While no one likes to think of downturns and rough times when things are going well, it’s actually the best time there is to prepare a strategy and be ready when setbacks occur. And when they do, here is how to recover.
Accept the crisis
One of the first reactions to major business setbacks is a fight-or-flight stress response. An unexpected problem has put all of your business efforts at risk, and even if you have already thought about it and addressed such situations in your business plan, reacting emotionally is a natural human answer. You may be angry, frightened or disappointed and even tempted to act immediately.
All these emotions can easily cloud your thinking, so you’re less likely to make wise choices or come up with a creative solution. While emotionally charged, avoid making any decisions or taking any actions and wait until you’re calm enough to accept that sometimes things just go wrong, and accept it.
Having your negative thoughts spiraling out of control and imagining every possible negative outcome won’t help you either, and the consequences of catastrophic thinking on your business can be devastating.
If you notice falling into a circle of negative thoughts, such as “we’ll never make it”, “the business was destined to fail” or “the doomsday has come”, look for ways to break it, the sooner the better. Try to make your thoughts a bit more rational by listing other possibilities and outcomes too. This will make you feel grounded and capable to deal with the situation by focusing on things that are in your control.

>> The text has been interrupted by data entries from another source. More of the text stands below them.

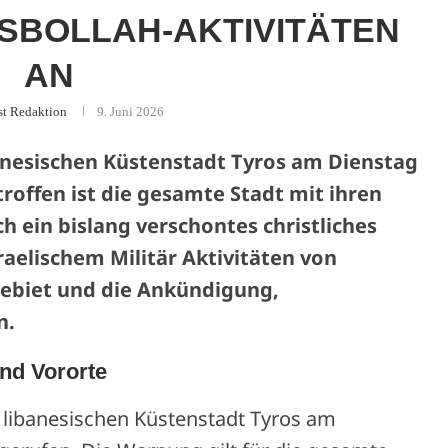
SBOLLAH-AKTIVITÄTEN
AN
st Redaktion
9. Juni 2026
banesischen Küstenstadt Tyros am Dienstag
roffen ist die gesamte Stadt mit ihren
h ein bislang verschontes christliches
sraelischem Militär Aktivitäten von
Gebiet und die Ankündigung,
n.
nd Vororte
r libanesischen Küstenstadt Tyros am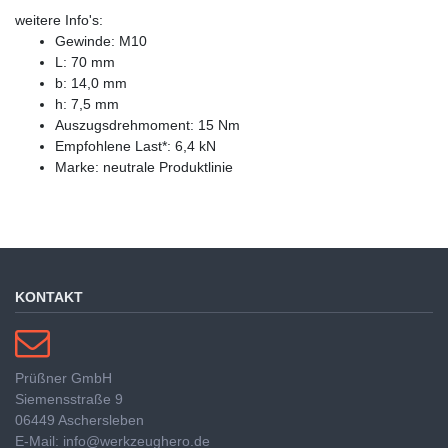
weitere Info's:
Gewinde: M10
L: 70 mm
b: 14,0 mm
h: 7,5 mm
Auszugsdrehmoment: 15 Nm
Empfohlene Last*: 6,4 kN
Marke: neutrale Produktlinie
KONTAKT
Prüßner GmbH
Siemensstraße 9
06449 Aschersleben
E-Mail: info@werkzeughero.de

Determine a problem and find a resolution
When you’ve put your emotions and your negative thought aside, it’s time to objectively evaluate what caused the setback, and what could be its consequences.
It might be a financial loss caused by your key client walking away, so determine the reason behind their churn. Was it a poor customer service they were receiving, or they got a more competitive offer from another company? Look into the reasons thoroughly and identify what went wrong and caused a setback, so that you can use this information to prevent such a crisis from reoccurring.
Also, look for solutions for the setback you’re facing. If it’s a financial loss, you might be able to move your funds around and cover immediate costs, or you might get one of the affordable no security business loans to fill the financial gap.
Look for support
If you’ve been networking, you probably have a professional network you can turn to in times of trouble. Whatever type of support members of these groups can offer will be valuable.
The greatest thing about such groups is that they are beneficial to each one of their members. Every member has personal experience with starting up and running a business and sometimes hearing about how others managed to deal with similar setbacks can be crucial for finding your own solution.
If you’re closely connected to your networks, their support doesn’t have to end there. Sometimes their referral can be enough to get you even bigger clients than the one that left, or a great employee to replace your estranged star.
Even if you’re not very fond of networking, or have trouble reaching out to other business owners, take baby steps and begin. You can join LinkedIn or Facebook groups for starters, or attend some local events or conferences where you can make some connections. As time passes by, networking will become easier and feel more comfortable.
Consider each one of your setbacks as an opportunity to learn something new and maybe even grow your business further than you’ve expected. It’s crucial to put it into this perspective so that you will thoroughly inspect the causes and implement them into your crisis strategy.